The next period of play saw Hennessy deny Killian O’Hanlon with another super stop, while a brace by the proactive duo of Bill Curtin and Jack Twomey extended the lead. Jeremy Ryan did post an excellent 65 in the interim as Brian O’Donovan came close with a snap-shot from distance. Half-time read 0-10 to 0-4 in favour of Kilshannig, a task of monumental proportions facing Bal. In fairness, they upped the ante, introduced Sean Conlon, who brought some stability to the middle third as Luke Murray, Conall Cullinane and their inside trio began to get a bit more possession.
Jeremy Ryan pointed a free, but it was soon negated by the superb Jack Twomey. It was the story of the game, Bal’s attacking sorties being returned post-haste by the outstanding trio of Colm O’Shea, Joseph Cronin and Kieran Twomey. An excellent point by Ben Murray at the close of the third quarter was Bal’s first score from play, an indicator of how tight a stranglehold Kilshannig had on their attacking sextet.
With Kilshannig in cruise control and leading 0-15 to 0-8 with seven minutes left, it looked as if Bal had shot their bolt. Credit them, as summing up last reserves of energy they made two final sallies into the red zone. Firstly, Conall Cullinane shot a superb point. Then came the move of the match as the hard-working Ciarán Nyhan cleared his lines, parted to Luke Murray who set Conall Cullinane on his way as the latter unleashed a ferocious drive that nestled in the top right-hand corner of the Kilshannig rigging for a green flag of the highest calibre.
It made for a frenetic last couple of minutes as a Jeremy Ryan free was diverted out for what appeared to be a 65, only for the referee to call full-time. Too little too late, as the Carbery champions came off second best.
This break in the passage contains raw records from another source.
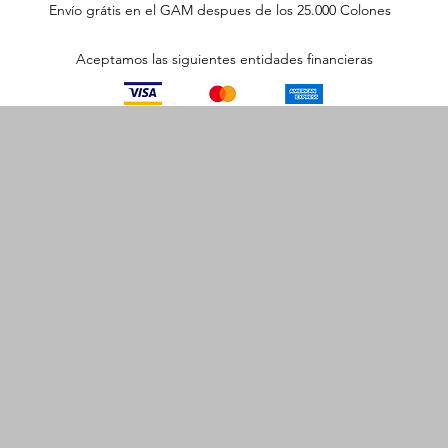
Envío grátis en el GAM despues de los 25.000 Colones
Aceptamos las siguientes entidades financieras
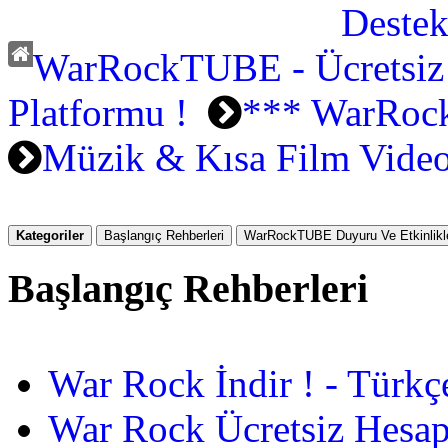
WarRockTUBE - Ücretsiz
Platformu !
*** WarRoc
Müzik & Kısa Film Video
Kategoriler
Başlangıç Rehberleri
WarRockTUBE Duyuru Ve Etkinlikle
Başlangıç Rehberleri
War Rock İndir ! - Türkç
War Rock Ücretsiz Hesap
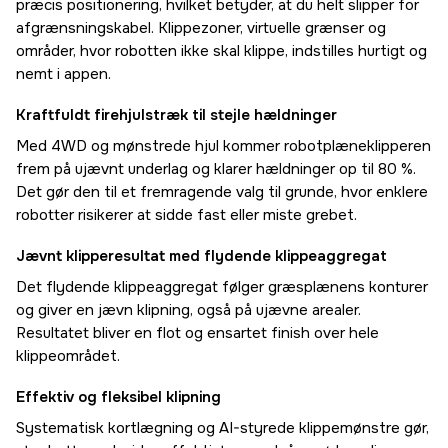
præcis positionering, hvilket betyder, at du helt slipper for
afgrænsningskabel. Klippezoner, virtuelle grænser og
områder, hvor robotten ikke skal klippe, indstilles hurtigt og
nemt i appen.
Kraftfuldt firehjulstræk til stejle hældninger
Med 4WD og mønstrede hjul kommer robotplæneklipperen
frem på ujævnt underlag og klarer hældninger op til 80 %.
Det gør den til et fremragende valg til grunde, hvor enklere
robotter risikerer at sidde fast eller miste grebet.
Jævnt klipperesultat med flydende klippeaggregat
Det flydende klippeaggregat følger græsplænens konturer
og giver en jævn klipning, også på ujævne arealer.
Resultatet bliver en flot og ensartet finish over hele
klippeområdet.
Effektiv og fleksibel klipning
Systematisk kortlægning og AI-styrede klippemønstre gør,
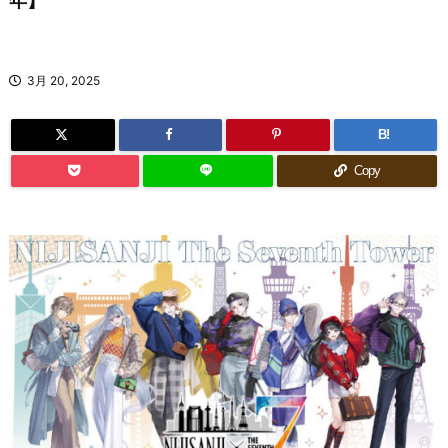
年】
3月 20, 2025
B!
Copy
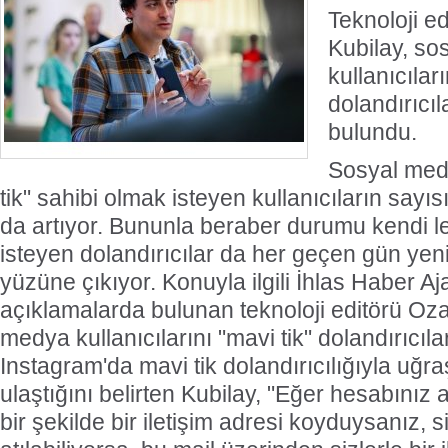
Teknoloji e
Kubilay, so
kullanıcılar
dolandırıcıl
bulundu.
Sosyal med
tik" sahibi olmak isteyen kullanıcıların say
da artıyor. Bununla beraber durumu kendi l
isteyen dolandırıcılar da her geçen gün yen
yüzüne çıkıyor. Konuyla ilgili İhlas Haber A
açıklamalarda bulunan teknoloji editörü Oz
medya kullanıcılarını "mavi tik" dolandırıcıla
Instagram'da mavi tik dolandırıcılığıyla uğr
ulaştığını belirten Kubilay, "Eğer hesabınız
bir şekilde bir iletişim adresi koyduysanız, si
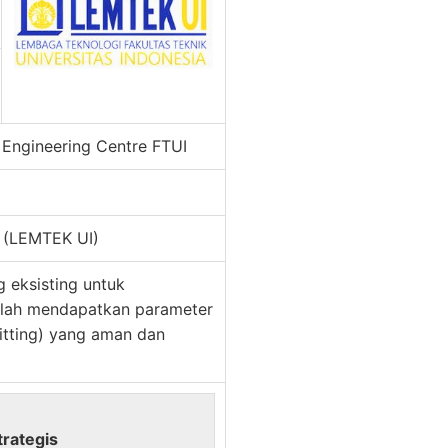
Engineering Centre FTUI
a (LEMTEK UI)
 eksisting untuk
alah mendapatkan parameter
fitting) yang aman dan
trategis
Kilshannig: Eanna O’Hanlon, Jack Twomey (1f) 0-4 each; Kieran Twomey 0-3 (2f, 1 65); Bill Curtin, Killian O’Hanlon 0-2 each.
Ballinascarthy: Jeremy Ryan 0-7 (5f, 2 65); Conall Cullinane 1-1; Ben Murray 0-1.
Kilshannig: David Kearney; Colm O’Shea, Brian Guerin, Joseph Cronin; Eoghan Burke, Bill Curtin, Kieran Twomey; Conor Murphy, Paddy Walsh; Jack Twomey, Eoin O’Sullivan, Killian O’Hanlon; Dermot Twomey, Eanna O’Hanlon, Darragh O’Sullivan. Subs: Jack Kearney for Darragh O’Sullivan (48), Damien Murphy for Paddy Walsh (inj, 48), Evan O’Sullivan for Eoin O’Sullivan (51), Diarmuid O’Sullivan for Dermot Twomey (53), Jack Kennefick for Jack Twomey (55).
Ballinascarthy: Darragh Hennessy; Daniel O’Brien, Ciarán Nyhan, Eoin O’Brien; Ciarán O’Neill, Ricky O’Flynn, Aidan O’Donovan; Luke Murray, Andrew O’Leary; Jeremy Ryan, Conall Cullinane, Cillian Cullinane; Brian O’Donovan, Ben Murray, Sean Ryan. Subs: Sean Conlon for Andrew O’Leary (ht), Seamus McCarthy for Seán Ryan (47), Cian Ryan for Ricky O’Flynn (57).